Sarekat Islam
Sarekat Islam
(Islamic Union), one of the first mass political organizations in Indonesia.
Sarekat Islam was formed in 1912 as a result of the reorganization of Sarekat Dagang Islam (Union of Islamic Merchants), an organization that reflected the interests of the nascent Indonesian commercial and industrial bourgeoisie in the struggle against foreign (mainly Dutch) capital. In colonial Indonesia, Sarekat Islam’s slogan calling for the unification of all Muslims, who constituted the overwhelming majority of the population, was perceived as a call for the unification of the entire Indonesian people in the struggle against imperialism. In 1913, in his article “The Awakening of Asia,” Lenin observed that the revolutionary-democratic movement had spread to Indonesia as well, especially to the masses of the native population, among whom a nationalist movement had arisen under the banner of Islam (Poln. sobr. soch., 5th ed., vol. 23, p. 145).
During World War I and especially after the Great October Socialist Revolution in Russia, Sarekat Islam grew into a genuinely mass organization of revolutionary-democratic character. In 1919 it had 2.5 million members. In this period it inspired the struggle against Dutch rule, uniting the national bourgeoisie, the working class, the peasantry, and the urban petite bourgeoisie into a single anti-imperialist bloc.

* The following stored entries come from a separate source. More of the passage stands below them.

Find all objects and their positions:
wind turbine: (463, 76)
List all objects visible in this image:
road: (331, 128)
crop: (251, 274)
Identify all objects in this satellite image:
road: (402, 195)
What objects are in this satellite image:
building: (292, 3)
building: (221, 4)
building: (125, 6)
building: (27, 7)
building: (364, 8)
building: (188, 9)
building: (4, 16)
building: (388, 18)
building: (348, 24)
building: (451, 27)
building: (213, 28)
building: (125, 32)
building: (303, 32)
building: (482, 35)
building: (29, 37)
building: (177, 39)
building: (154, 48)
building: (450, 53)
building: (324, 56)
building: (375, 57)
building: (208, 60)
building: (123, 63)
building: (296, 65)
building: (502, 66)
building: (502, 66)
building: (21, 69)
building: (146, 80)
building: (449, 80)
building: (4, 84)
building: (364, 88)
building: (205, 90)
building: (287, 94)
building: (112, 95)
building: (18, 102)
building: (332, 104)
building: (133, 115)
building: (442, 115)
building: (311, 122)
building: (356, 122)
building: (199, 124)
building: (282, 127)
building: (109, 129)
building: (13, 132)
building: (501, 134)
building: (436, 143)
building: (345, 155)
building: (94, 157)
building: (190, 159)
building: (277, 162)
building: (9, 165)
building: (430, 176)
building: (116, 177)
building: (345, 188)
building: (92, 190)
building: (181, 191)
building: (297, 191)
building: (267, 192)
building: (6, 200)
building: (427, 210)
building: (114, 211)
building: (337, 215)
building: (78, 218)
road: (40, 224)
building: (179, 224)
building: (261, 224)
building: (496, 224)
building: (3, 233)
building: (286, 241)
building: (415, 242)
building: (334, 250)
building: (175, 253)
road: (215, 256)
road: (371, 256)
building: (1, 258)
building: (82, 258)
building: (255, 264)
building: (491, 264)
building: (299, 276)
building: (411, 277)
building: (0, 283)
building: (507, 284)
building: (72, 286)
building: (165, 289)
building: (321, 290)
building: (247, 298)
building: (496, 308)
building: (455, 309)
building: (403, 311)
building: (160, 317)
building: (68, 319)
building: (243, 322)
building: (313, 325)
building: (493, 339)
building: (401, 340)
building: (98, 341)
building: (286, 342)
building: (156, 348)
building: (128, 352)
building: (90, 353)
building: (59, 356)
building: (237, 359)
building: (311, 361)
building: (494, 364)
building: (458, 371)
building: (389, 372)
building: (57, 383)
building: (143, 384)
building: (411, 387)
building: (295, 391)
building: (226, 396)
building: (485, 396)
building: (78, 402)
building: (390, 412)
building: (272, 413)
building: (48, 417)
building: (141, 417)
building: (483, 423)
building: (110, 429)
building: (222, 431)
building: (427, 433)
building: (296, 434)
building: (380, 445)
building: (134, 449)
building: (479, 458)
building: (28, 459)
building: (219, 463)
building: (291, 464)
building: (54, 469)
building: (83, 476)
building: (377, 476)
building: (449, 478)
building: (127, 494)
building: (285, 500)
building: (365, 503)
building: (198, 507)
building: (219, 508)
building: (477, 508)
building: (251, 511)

Because of the right wing’s desire to ensure bourgeois control over the organization—as a counterweight to the growing influence of the Communists, who had also joined Sarekat Islam—the organization split in 1923. The Communist Party of Indonesia succeeded in winning over a number of sections of Sarekat Islam, those that stood for the interests of the land-poor peasants, the artisans, and the urban poor. These sections came to be known as Red Sarekat Islam, and from 1924, as Sarekat Rakjat (People’s Union). That part of Sarekat Islam still under the control of bourgeois and Islamic leaders established a bourgeois party, the Partai Sarekat Islam (Islamic Union Party), which from 1929 has been known as the Islamic Union of Indonesia. The latter party has little influence among the masses; in 1961 it had 200,000 members.